Denial: In the days and even hours before the hurricane struck, officials at every level of the government demonstrated a lack of urgency about the storm that seems crazy now. No one operated out of malice--that can be said for certain. But the facts reveal the kind of paralysis so often brought on by panic and its ironically common side-effect, inertia. The federal government received hourly updates on the storm, but the head of FEMA, the ill-fated Michael Brown, waited 24 hours, by the most generous estimations, before ordering personnel into the area. The state's governor, in her early communications with the president, mainly asked for financial aid for the city's clean-up efforts. On the local level, the mayor let a critical 12 hours elapse before ordering an evacuation of the city.
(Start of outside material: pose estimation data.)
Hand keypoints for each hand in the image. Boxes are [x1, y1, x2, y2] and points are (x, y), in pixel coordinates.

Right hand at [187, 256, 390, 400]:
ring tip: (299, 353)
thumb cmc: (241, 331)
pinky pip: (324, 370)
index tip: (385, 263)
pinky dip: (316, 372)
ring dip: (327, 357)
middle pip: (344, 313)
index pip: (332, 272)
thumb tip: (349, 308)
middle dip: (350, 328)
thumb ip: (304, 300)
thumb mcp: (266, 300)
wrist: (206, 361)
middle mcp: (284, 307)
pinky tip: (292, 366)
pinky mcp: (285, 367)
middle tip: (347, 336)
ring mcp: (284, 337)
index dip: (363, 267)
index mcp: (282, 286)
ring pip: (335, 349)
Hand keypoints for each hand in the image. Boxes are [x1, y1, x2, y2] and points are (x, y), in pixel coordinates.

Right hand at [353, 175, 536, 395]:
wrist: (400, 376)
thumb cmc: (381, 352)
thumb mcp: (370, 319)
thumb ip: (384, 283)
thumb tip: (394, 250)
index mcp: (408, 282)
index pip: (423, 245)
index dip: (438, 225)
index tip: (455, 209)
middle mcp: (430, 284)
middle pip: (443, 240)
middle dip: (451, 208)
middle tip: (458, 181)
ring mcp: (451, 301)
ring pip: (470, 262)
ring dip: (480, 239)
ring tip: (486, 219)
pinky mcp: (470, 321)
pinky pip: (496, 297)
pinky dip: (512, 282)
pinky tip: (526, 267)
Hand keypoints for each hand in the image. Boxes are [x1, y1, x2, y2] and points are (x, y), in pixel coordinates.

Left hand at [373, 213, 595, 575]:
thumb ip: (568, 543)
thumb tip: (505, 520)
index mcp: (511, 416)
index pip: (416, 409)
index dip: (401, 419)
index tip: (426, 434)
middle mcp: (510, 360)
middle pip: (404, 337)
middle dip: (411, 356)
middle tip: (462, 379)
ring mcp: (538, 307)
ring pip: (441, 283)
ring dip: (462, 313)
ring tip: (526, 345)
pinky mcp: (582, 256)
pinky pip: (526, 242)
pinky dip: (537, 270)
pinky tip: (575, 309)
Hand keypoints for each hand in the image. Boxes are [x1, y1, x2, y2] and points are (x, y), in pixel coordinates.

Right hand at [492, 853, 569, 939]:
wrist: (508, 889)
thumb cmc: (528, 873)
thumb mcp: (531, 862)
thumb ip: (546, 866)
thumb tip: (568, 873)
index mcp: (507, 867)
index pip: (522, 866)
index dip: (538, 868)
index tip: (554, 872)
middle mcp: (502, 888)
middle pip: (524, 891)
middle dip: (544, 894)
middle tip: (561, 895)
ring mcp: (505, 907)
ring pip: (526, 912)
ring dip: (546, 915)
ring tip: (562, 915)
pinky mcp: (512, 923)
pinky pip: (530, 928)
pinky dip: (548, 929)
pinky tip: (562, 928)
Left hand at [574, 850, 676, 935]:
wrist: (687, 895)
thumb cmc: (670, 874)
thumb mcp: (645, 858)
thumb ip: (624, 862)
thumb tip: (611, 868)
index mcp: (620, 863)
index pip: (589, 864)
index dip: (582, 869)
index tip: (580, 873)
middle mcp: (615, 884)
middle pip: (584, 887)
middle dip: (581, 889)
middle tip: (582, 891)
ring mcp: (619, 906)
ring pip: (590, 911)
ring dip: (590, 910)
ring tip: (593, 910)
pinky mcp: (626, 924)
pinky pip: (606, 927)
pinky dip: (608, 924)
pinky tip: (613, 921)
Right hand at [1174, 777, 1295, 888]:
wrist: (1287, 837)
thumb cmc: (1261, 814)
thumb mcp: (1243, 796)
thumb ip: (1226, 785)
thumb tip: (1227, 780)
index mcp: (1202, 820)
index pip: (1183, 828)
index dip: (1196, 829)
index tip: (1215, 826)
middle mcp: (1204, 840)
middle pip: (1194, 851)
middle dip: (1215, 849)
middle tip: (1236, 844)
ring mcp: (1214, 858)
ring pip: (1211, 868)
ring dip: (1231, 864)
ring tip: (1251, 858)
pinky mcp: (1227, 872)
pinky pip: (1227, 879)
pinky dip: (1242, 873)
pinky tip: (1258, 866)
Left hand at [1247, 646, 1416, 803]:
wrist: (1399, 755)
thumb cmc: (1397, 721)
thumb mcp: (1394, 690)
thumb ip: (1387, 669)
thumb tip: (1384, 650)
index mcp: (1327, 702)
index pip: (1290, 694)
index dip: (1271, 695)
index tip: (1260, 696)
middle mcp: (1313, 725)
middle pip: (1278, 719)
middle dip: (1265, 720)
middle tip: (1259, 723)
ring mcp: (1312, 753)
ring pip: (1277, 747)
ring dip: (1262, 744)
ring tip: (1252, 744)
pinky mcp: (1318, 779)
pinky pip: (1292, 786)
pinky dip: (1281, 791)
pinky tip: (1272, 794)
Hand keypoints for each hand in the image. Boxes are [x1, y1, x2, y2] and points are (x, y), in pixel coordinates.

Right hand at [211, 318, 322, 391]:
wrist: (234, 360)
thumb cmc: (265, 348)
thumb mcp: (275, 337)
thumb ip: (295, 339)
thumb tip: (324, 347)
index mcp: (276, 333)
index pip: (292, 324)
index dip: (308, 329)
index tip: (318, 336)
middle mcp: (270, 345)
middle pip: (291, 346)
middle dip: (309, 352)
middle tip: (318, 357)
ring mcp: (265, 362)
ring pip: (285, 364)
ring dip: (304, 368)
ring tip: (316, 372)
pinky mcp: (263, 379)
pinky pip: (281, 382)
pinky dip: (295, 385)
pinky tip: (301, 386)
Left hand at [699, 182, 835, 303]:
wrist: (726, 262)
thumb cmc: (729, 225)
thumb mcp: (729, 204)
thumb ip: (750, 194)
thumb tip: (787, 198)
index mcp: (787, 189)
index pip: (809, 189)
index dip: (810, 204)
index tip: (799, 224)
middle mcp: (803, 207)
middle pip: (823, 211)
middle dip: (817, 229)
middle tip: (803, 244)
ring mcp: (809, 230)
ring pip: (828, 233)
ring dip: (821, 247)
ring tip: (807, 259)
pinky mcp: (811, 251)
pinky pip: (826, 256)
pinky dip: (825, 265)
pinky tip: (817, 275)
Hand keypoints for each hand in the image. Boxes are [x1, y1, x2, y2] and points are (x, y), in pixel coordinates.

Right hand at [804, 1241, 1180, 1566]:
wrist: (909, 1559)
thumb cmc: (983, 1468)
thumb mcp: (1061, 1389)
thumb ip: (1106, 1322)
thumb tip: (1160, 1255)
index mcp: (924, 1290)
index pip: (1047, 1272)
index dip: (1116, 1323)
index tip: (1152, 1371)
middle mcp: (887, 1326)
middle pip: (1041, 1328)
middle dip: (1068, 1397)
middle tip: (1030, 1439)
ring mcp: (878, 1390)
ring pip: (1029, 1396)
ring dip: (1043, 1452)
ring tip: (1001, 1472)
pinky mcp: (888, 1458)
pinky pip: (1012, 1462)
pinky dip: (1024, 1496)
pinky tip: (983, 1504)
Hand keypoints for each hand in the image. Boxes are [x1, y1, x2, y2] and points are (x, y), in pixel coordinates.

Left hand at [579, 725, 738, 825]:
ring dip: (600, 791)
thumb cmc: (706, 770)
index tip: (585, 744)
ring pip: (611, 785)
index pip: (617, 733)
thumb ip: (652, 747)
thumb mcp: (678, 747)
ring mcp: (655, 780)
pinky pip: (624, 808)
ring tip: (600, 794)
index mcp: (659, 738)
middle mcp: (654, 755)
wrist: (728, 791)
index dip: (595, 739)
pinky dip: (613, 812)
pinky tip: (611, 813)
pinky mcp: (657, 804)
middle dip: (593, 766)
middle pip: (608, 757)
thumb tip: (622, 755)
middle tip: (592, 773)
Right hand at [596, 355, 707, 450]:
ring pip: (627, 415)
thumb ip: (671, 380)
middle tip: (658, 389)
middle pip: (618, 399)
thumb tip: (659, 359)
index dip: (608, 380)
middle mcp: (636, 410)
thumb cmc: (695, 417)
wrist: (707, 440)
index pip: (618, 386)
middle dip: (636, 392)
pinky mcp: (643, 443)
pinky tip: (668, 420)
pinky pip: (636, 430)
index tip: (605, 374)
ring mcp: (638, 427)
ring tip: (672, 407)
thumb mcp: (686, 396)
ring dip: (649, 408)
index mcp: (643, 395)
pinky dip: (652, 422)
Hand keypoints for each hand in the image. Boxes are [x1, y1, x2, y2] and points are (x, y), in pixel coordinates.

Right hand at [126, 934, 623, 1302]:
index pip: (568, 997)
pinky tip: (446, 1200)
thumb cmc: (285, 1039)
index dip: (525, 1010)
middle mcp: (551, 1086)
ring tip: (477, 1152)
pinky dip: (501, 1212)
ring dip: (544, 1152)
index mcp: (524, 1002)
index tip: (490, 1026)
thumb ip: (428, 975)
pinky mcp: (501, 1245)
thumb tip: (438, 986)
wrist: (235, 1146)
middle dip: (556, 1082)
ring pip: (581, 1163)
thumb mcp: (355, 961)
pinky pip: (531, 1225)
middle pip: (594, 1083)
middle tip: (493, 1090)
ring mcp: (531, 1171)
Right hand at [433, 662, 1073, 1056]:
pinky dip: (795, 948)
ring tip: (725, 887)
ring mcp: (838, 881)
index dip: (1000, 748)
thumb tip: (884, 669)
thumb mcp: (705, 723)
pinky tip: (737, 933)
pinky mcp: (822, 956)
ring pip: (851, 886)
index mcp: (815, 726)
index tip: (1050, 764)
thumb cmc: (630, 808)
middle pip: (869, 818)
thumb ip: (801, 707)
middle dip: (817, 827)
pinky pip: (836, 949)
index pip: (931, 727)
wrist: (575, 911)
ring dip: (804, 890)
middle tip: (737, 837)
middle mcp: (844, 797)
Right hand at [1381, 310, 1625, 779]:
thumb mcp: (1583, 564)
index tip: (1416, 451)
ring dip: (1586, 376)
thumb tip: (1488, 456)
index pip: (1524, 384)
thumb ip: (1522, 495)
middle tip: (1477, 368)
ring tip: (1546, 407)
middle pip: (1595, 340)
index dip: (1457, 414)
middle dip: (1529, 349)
Denial in the face of disaster is human. It is the main and immediate emotion people feel at the receiving end of any really bad news. That doesn't excuse what happened in New Orleans. In fact, one of the marks of good leadership is the ability to dispense with denial quickly and face into hard stuff with eyes open and fists raised. With particularly bad crises facing them, good leaders also define reality, set direction and inspire people to move forward. Just think of Giuliani after 9/11 or Churchill during World War II. Denial doesn't exactly come to mind--a forthright, calm, fierce boldness does.
All that was in short supply during the disaster in New Orleans. But it might be argued that denial in and about New Orleans started long ago. New Orleans was a city with more than 20% living below the poverty line, a homicide rate almost 10 times higher than New York, and an intractable tradition of political corruption.
Why did it take a hurricane to reveal these unacceptable conditions?
New Orleans was also well aware that its levee system was inadequate for a major storm and that the economic plight of its citizenry, with their lack of cars and cash, rendered evacuation plans meaningless.
Why did it take a hurricane to prove those points?
In both cases, the only answer is denial, that predictable first phase of crisis, which in Katrina's case, happened before, during, and after the actual storm.
Containment: For this second predictable phase in crises, Katrina was no exception. In companies, containment usually plays out with leaders trying to keep the "matter" quiet--a total waste of energy, as all problems, and especially messy ones, eventually get out and explode. In Katrina's case, containment came in a related form, buck-passing--pushing responsibility for the disaster from one part of government to another in hopes of making it go away. The city and state screamed for federal help, the feds said they couldn't send in the troops (literally) until the state asked for them, the state said it wouldn't approve the federal relief plan, and round and round went the baton.
No layer is a good layer. Bureaucracy, with its pettiness and formalities, slows action and initiative in any situation, business or otherwise. In a crisis like Katrina, it can be deadly. The terrible part is that Katrina might have avoided some of its bureaucratic bumbling if FEMA had not been buried in the Department of Homeland Security. As an independent entity for decades prior, FEMA fared better. But inside Homeland Security, FEMA was a layer down, twisted in and hobbled by government hierarchy. And to make matters worse, its head, Michael Brown, appears to have been an inexperienced political operative--making his appointment an example of bureaucratic inefficiency at its worst.